It won't come as a surprise to anyone that the Steve Jobs revealed in Walter Isaacson's biography  was both brash and introspective, arrogant but capable of admitting mistakes. He walked away from religion when he saw a magazine photo of starving children. He was 13 years old. He put off cancer surgery because he didn't want his body "invaded," a decision he seemed to regret. He tried juice fasts and herbal medicines instead.  He said Google's development of Android amounted to "grand theft."
"I will spend my last dying breath if I need to, and I will spend every penny of Apple's $40 billion in the bank, to right this wrong," Jobs said. "I'm going to destroy Android, because it's a stolen product. I'm willing to go thermonuclear war on this."

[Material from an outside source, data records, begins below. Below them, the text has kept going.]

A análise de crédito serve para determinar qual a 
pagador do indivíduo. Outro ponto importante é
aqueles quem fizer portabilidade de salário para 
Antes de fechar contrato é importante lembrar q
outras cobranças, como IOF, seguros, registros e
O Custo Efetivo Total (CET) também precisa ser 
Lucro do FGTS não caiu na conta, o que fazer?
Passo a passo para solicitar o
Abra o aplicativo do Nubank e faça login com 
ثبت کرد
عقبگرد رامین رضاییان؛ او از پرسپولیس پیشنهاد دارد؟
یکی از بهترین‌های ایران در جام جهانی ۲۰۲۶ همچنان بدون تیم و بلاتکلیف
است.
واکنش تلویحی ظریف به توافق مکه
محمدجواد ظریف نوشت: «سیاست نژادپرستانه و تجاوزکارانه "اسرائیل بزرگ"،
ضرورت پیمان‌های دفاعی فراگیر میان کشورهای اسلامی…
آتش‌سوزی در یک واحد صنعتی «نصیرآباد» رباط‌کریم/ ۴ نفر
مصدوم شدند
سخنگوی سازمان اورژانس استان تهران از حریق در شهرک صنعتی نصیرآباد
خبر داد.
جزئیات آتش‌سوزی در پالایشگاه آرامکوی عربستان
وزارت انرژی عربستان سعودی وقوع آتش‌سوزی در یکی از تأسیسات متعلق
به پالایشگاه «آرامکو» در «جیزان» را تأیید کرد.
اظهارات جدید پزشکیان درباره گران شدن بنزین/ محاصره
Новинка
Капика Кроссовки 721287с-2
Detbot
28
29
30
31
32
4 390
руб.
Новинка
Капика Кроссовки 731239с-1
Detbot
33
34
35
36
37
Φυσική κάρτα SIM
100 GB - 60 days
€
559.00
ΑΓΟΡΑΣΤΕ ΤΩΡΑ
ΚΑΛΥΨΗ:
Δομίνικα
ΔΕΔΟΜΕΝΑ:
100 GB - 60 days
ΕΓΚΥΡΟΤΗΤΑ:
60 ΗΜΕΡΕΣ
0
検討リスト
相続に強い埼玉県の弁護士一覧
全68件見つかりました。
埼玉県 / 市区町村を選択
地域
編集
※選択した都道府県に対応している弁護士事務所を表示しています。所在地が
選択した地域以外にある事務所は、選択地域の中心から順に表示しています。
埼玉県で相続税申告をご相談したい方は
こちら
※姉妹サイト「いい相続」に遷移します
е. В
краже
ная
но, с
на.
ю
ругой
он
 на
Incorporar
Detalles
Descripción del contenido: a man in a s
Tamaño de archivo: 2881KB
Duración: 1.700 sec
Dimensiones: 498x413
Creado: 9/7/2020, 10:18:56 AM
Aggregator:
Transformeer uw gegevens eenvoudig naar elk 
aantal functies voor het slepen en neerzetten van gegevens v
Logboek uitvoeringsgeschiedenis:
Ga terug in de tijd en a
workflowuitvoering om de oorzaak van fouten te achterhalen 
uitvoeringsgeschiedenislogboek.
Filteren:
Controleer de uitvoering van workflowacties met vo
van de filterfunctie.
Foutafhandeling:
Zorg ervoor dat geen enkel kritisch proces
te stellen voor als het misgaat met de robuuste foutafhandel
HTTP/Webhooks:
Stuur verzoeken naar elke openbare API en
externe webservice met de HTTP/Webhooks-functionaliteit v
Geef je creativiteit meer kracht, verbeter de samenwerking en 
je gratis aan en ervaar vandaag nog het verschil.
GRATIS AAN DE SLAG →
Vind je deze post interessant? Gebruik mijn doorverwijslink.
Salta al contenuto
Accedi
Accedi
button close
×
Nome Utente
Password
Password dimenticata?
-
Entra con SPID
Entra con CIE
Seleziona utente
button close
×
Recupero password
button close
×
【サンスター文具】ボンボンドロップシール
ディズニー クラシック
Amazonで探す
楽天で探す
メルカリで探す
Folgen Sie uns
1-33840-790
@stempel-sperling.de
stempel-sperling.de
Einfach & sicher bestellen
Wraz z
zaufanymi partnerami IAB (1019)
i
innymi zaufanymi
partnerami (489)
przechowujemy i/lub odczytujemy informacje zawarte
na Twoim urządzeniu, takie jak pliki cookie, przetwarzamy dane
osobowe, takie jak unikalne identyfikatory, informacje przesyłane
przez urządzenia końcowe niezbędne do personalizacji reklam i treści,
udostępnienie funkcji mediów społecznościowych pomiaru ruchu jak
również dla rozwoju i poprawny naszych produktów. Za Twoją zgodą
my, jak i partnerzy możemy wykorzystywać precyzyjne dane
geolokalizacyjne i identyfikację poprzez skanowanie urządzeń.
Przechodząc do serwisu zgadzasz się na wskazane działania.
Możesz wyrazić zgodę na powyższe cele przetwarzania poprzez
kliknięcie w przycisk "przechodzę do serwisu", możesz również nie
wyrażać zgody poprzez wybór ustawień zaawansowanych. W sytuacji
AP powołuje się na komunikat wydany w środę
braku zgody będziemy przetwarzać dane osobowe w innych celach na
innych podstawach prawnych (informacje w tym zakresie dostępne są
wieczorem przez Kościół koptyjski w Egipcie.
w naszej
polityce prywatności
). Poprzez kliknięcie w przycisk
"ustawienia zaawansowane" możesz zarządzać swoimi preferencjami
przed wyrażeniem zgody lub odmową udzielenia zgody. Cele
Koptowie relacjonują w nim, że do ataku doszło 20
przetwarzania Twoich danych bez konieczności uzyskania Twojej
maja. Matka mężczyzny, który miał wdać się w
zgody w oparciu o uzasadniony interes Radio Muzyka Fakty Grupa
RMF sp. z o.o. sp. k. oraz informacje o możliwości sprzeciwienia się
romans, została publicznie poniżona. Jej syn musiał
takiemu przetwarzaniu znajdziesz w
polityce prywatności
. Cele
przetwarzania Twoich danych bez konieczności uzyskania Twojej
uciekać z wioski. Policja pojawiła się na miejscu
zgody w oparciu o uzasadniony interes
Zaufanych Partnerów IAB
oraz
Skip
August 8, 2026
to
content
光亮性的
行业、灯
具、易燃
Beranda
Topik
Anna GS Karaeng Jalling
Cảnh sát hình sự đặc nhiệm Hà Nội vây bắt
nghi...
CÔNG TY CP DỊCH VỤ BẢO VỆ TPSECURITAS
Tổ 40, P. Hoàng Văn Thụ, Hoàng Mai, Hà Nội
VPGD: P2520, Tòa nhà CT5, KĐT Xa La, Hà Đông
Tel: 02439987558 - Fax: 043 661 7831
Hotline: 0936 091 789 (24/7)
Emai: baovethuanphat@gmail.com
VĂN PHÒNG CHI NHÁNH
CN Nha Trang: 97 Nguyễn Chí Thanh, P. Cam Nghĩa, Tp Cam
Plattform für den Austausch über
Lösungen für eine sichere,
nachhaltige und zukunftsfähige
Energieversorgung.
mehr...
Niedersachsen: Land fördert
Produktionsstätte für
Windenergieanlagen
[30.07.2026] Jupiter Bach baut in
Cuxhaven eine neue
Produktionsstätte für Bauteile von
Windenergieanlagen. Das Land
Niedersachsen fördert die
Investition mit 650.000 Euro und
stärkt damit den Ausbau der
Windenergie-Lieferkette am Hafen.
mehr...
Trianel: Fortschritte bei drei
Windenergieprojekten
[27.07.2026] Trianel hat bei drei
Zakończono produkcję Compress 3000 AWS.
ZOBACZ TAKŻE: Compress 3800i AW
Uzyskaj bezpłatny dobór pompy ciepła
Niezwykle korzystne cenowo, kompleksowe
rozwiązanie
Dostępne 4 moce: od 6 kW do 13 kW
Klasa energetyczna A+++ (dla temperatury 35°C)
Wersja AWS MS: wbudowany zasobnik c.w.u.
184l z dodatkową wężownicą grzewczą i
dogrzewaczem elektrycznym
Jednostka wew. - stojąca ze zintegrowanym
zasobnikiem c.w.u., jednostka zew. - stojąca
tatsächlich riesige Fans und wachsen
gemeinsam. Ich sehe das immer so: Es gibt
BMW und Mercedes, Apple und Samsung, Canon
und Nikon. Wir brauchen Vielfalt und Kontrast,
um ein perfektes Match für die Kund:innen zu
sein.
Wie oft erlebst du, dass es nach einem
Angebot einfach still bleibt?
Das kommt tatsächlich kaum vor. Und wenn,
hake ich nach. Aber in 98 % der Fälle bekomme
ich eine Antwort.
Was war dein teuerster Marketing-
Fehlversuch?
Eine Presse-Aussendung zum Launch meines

In a face to face meeting in Palo Alto, Jobs told Google's Eric Schmidt he had no interest in settling the lawsuit Apple had launched over the matter. "I don't want your money," he said. "If you offer me $5 billion, I won't want it. I've got plenty of money. I want you to stop using our ideas in Android, that's all I want." Bill Gate thought Jobs was "fundamentally odd" and "weirdly flawed" He was "either in the mode of saying you were shit or trying to seduce you." For his part, Jobs said Gate would be "a broader guy if he had dropped acid once or gone off to an ashram when he was younger." His bottom line:
 "Bill is basically unimaginative and has never invented anything, which is why I think he's more comfortable now in philanthropy than technology. He just shamelessly ripped off other people's ideas."
He thought better of William Hewlett and David Packard. "(They) built a great company, and they thought they had left it in good hands," he said. "But now it's being dismembered and destroyed." He added: "I hope I've left a stronger legacy so that will never happen at Apple," he added. The book, Steve Jobs, goes on sale Monday.